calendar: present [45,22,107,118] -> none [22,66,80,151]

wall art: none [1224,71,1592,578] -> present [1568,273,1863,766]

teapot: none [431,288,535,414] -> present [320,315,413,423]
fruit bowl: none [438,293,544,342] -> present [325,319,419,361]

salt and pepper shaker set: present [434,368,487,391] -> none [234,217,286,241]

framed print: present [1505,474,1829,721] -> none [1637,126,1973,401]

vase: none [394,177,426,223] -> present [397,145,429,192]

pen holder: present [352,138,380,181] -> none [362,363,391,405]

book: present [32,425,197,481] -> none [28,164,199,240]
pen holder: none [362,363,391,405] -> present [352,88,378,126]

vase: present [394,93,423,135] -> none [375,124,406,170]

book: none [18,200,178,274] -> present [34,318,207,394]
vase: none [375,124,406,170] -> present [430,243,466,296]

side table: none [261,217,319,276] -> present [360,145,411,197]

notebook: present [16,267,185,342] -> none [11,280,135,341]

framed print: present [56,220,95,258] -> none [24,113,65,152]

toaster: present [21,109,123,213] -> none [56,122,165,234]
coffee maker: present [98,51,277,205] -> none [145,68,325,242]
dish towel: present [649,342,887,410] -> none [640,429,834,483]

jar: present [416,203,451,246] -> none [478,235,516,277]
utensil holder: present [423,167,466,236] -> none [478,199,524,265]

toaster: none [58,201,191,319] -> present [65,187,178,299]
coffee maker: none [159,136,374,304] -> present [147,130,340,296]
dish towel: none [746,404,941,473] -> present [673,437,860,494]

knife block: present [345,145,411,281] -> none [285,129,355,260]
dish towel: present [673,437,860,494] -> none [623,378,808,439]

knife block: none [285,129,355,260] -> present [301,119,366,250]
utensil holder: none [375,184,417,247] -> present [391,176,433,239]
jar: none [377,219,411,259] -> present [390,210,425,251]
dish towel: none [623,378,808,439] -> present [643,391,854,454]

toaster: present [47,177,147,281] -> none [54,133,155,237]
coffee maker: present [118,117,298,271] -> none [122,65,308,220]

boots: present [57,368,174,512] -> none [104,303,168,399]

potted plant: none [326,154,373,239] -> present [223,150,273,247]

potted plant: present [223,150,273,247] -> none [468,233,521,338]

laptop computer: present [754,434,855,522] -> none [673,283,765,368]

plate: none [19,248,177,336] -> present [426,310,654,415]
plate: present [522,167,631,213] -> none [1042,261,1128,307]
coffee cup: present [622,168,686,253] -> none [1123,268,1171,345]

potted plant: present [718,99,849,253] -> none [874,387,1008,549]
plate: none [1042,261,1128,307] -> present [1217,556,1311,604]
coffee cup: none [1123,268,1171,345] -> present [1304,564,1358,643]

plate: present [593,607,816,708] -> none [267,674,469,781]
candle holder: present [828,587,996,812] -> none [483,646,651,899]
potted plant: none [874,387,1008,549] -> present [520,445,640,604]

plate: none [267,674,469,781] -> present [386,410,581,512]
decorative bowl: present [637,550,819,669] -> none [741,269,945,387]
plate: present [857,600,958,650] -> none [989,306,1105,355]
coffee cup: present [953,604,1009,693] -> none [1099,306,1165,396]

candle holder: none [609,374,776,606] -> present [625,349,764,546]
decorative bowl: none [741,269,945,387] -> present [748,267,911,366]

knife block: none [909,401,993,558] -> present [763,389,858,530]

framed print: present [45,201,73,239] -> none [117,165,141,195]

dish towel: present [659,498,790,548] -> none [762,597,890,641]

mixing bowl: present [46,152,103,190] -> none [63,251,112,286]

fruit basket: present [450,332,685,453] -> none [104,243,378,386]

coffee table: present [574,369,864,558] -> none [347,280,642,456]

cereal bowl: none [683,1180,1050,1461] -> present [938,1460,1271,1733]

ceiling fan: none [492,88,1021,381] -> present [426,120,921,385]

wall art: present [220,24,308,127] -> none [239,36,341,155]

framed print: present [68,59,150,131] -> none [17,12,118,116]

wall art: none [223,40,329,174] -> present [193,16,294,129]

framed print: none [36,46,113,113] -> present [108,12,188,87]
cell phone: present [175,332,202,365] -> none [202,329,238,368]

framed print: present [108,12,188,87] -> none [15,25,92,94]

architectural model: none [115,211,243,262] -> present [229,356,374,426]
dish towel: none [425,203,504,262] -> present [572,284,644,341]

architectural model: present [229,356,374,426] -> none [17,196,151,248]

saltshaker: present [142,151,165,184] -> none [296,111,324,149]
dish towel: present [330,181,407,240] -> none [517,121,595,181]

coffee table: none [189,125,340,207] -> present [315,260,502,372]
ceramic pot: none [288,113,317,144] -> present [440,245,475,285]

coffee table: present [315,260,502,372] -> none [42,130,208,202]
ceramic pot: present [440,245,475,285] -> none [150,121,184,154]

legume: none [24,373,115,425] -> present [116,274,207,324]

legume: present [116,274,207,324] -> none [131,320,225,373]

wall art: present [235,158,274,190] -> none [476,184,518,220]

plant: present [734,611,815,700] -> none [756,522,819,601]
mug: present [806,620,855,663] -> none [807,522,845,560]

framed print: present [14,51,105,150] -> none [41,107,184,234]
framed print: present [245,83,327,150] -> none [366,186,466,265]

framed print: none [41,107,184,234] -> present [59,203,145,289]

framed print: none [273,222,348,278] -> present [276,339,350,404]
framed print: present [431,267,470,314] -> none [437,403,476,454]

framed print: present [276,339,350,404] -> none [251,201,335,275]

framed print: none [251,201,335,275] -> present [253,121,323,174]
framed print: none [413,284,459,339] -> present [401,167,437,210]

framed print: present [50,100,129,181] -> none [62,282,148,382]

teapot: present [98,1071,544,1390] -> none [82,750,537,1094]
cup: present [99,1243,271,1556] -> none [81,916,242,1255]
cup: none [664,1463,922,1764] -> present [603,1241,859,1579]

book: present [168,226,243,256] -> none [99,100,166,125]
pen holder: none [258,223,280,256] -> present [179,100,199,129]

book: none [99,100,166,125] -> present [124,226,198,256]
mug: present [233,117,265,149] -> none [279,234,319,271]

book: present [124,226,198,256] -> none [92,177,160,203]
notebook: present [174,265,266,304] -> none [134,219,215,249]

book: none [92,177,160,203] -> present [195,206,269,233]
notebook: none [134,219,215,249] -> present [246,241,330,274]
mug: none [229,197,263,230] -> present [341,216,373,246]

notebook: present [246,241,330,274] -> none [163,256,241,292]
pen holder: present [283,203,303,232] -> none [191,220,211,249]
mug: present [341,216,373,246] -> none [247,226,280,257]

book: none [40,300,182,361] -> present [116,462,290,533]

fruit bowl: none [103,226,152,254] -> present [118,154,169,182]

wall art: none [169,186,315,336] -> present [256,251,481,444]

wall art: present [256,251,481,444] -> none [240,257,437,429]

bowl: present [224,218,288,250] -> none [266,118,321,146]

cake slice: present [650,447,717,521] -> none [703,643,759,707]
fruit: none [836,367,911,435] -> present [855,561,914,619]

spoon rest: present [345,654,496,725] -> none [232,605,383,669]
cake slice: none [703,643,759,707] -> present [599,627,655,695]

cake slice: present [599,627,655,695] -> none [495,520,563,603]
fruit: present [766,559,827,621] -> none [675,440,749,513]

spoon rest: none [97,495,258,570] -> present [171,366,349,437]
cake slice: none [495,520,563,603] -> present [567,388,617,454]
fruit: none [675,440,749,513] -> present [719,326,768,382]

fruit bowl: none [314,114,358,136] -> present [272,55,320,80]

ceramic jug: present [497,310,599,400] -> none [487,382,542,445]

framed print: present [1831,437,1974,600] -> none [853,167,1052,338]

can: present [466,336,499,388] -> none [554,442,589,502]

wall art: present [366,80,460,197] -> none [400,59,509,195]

● What the task asks:
Considering only the material above, set down every line from the one with "framed print: present [1505,474,1829,721]" to the one with "vase: present [394,93,423,135]", inclusive, exactly as written.

● Finished task:
framed print: present [1505,474,1829,721] -> none [1637,126,1973,401]

vase: none [394,177,426,223] -> present [397,145,429,192]

pen holder: present [352,138,380,181] -> none [362,363,391,405]

book: present [32,425,197,481] -> none [28,164,199,240]
pen holder: none [362,363,391,405] -> present [352,88,378,126]

vase: present [394,93,423,135] -> none [375,124,406,170]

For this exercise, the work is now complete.